Catrileo (Santiago de Chile, 1987) forma parte del equipo editorial de la revista Yene y ha publicado los libros Río herido (2016), Guerra florida (2018) y los relatos de Piñen, reconocido como mejor obra literaria en la categoría cuento de los Premios Literarios otorgado por el Ministerio de las Culturas, las Artes y el Patrimonio de Chile. “En el fondo, nos siguen viendo como una pieza de museo, como una anécdota turística o, peor aún, como su salvación espiritual”, dice Mari en Chilco. “Más allá de que sea la voz del personaje, es algo sobre lo que reflexiono. Y no solo yo, sino varias personas que pertenecemos a pueblos originarios. Hay distintas formas de acercarse hacia las poblaciones indígenas y una de ellas tiene que ver con una manera folclorizada, como si fuéramos parte de un pasado inamovible y no formáramos parte de un presente vivo”, plantea la escritora a Página/12.
—Mari no encaja con los chilqueños y tampoco con los capitalinos. ¿La escritura permite encajar más o, al contrario, escribir contribuye a no encajar en ningún sitio? —Es bonito verlo así, esa es la manera que encontramos de asumir una cierta responsabilidad con la imaginación o la creación. Ocupo un lugar en el mundo y ese lugar tiene que ver con el pueblo al que pertenezco y mi manera de contribuir es a través de la escritura. En la escritura se puede expandir la forma sensible de un conocimiento, acercarse mediante el lenguaje para tratar de asombrarse ante el mundo.
—En un momento de la novela se habla de “las lenguas manchadas por otras lenguas”. ¿Cómo es la relación entre el mapuzungun y el castellano?
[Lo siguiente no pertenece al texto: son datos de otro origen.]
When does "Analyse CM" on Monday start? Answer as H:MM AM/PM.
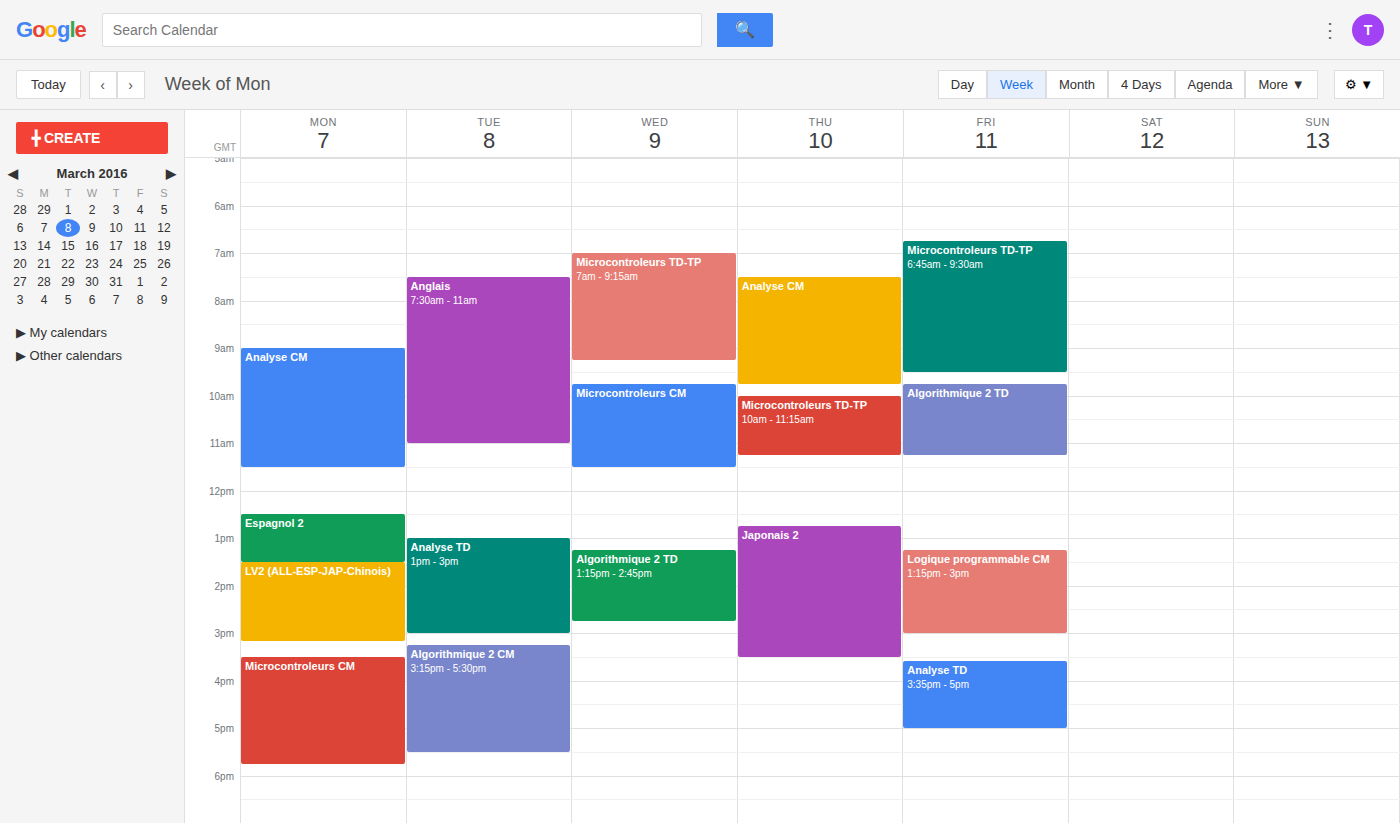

—En el mundo mapuche quienes son hablantes mapuzungun también hablan castellano, un castellano que está manchado de otras lenguas indígenas, de palabras que se van deformando coloquialmente. Por eso el mapuzungun sigue vivo, y por eso también las formas más coloquiales de hablar en castellano también. Una lengua se va transformando a medida que el territorio hace algo con ellas. En gran medida el mapuzungun está manchado también de otras lenguas indígenas y eso lo hace más interesante. Como en algunos diálogos de Chilco, hay palabras del mapuzungun que vienen del quechua, muchos números y el nombre de algunos animales. Entonces creo que ese intercambio en el fondo nos va testimoniando vestigios de encuentro. Esos vestigios tienen que ver con cómo se convivió previamente y de qué manera las lenguas manchadas siguen siendo parte de nuestra cotidianidad. En Chile hay palabras que vienen del mapuzungun, pero de pronto las personas no lo saben. Por ejemplo la palabra piñen, que es de mi libro anterior, es una palabra que se utiliza en Chile para hablar de la mugre que tienes adherida en el cuerpo. Pero muchos chilenos no saben que viene del mapuzungun.
—¿Por qué se invisibilizó de dónde vienen las palabras?
—Hay políticas institucionales que están instaladas desde el Estado Nación, chileno y argentino, a través de expoliaciones que no solamente son territoriales, sino que son culturales. No hay educación por la memoria, ni siquiera en la educación por los derechos de los pueblos indígenas, pueblos originarios que viven en los territorios que hoy son estos países. Entonces parte de la invisibilidad es no evidenciar que nuestro lenguaje está manchado porque las raíces de los territorios son indígenas.
—La protagonista va teniendo una revelación a propósito de las palabras expoliación, colonialismo y genocidio. ¿La evolución de Mari se parece un poco a tu historia o es distinta?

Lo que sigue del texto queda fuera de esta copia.